If you’re responsible for the digital offering in a charity, you’ll be well aware of the ever increasing complexity of the different tools, web services, applications and channels you need to weave together to get your team – and the whole organisation – to function as well as possible.
What this inevitably leads to is inefficiency. The processes involved in pulling data from these different systems are complex and time-consuming. The answer, where possible, is to automate it: integrate systems.
Integrating JustGiving with CiviCRM
One of the biggest third party providers of data and donations for us here at Leukaemia & Lymphoma Research is JustGiving. We analysed our processes and saw that days and days of time every month were being used downloading, tweaking, re-uploading, re-downloading and importing spreadsheets of data to and from JustGiving. As an organisation dedicated to improving things, big and small, it seemed a natural place to focus some attention.
So we’ve built an integration extension to CiviCRM – our open source CRM (customer relationship management) system – which allows all our JustGiving payments and donors to be pushed directly into our CRM system, thanks to the JustGiving Data APIs. Contributions get correctly assigned to contacts, issues can be resolved and corrected directly in the system and we can push it easily to our accounting software. Also, there’s the option to soft credit the fundraiser with the donor’s contribution.
It’s saved the teams here a lot of time and ensured greater accuracy in our database. Also, the speed with which we understand what our supporters have raised on JustGiving has allowed us to improve our communications with them.
What is CiviCRM and why open source?
Adopting CiviCRM here at Leukaemia & Lymphoma Research was one of the best decisions we’ve made. Here’s why in a nutshell:
- As an open source tool we get so much more flexibility out of the system than we would with proprietary providers. We control how the system works.
- It’s really well integrated with our CMS system – we use Drupal but CiviCRM works out of the box with WordPress and Joomla too. This means all event sign-up, donation and direct debit transactions on the website flow into the CRM directly.
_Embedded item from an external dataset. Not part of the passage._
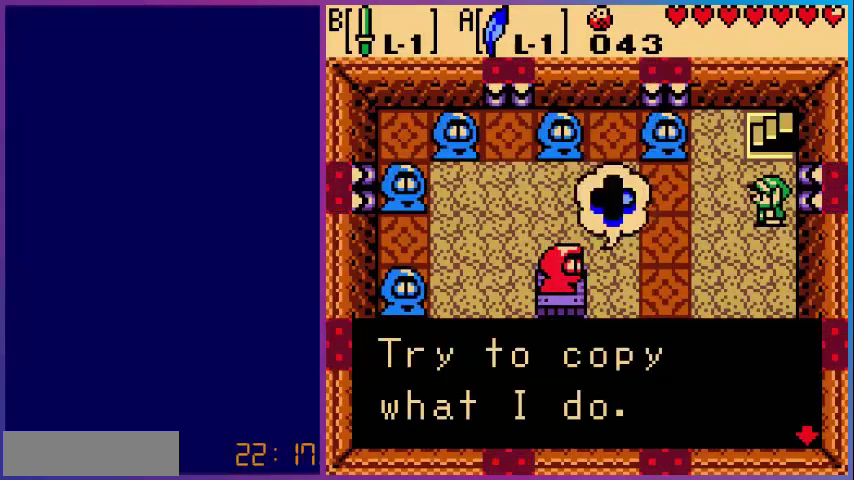
{"buttons": [], "events": []}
- It’s a really powerful CRM with everything from donation and form building to case management, grant tracking, automated communications planning and so much more.
- We can work with other charities to build functionality together. This is one of the strongest arguments for open source generally – why are we all paying for the same software to be built when we could pay for it once together!
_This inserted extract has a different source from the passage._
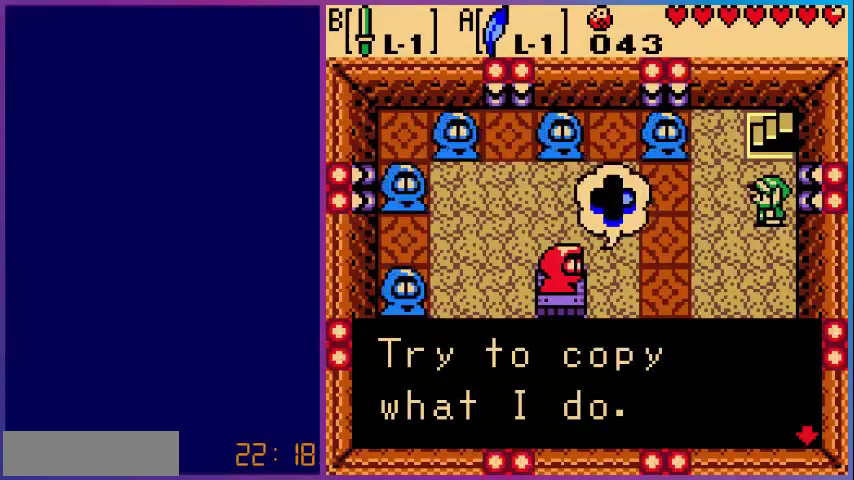
{"buttons": [], "events": []}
How can other charities do this?
The extension we’ve built is available to any charity using CiviCRM. It’s open source software so anyone can use the code. Visit the CiviCRM site and you can download the extension and start using it immediately. Some charities such as Oasis and STOP THE TRAFFIK are already using a pre-release version of the extension.
CiviCRM is designed specifically for charities, and used by smaller charities like the Merton Music Foundation, medium-sized charities like us at Leukaemia & Lymphoma Research and huge organisations like the New York State Senate. It’s free to download and free of monthly subscriptions. It’s not straightforward to implement, so you may need to get help depending on the scale of your organisation.
If you want to find out more about CiviCRM or our use of open source technology generally feel free to get in touch with me at email@example.com
Also, I’m presenting on the growth of open source CRM at the London CiviCon in the first week of October. I’d recommend anyone interested in CRM should attend to find out more about the direction of travel for CRM in the charity sector.
We’d like to continue to see JustGiving integrations built with other open source tools. For example, the front end page building API could be released as a Drupal or WordPress module/plugin.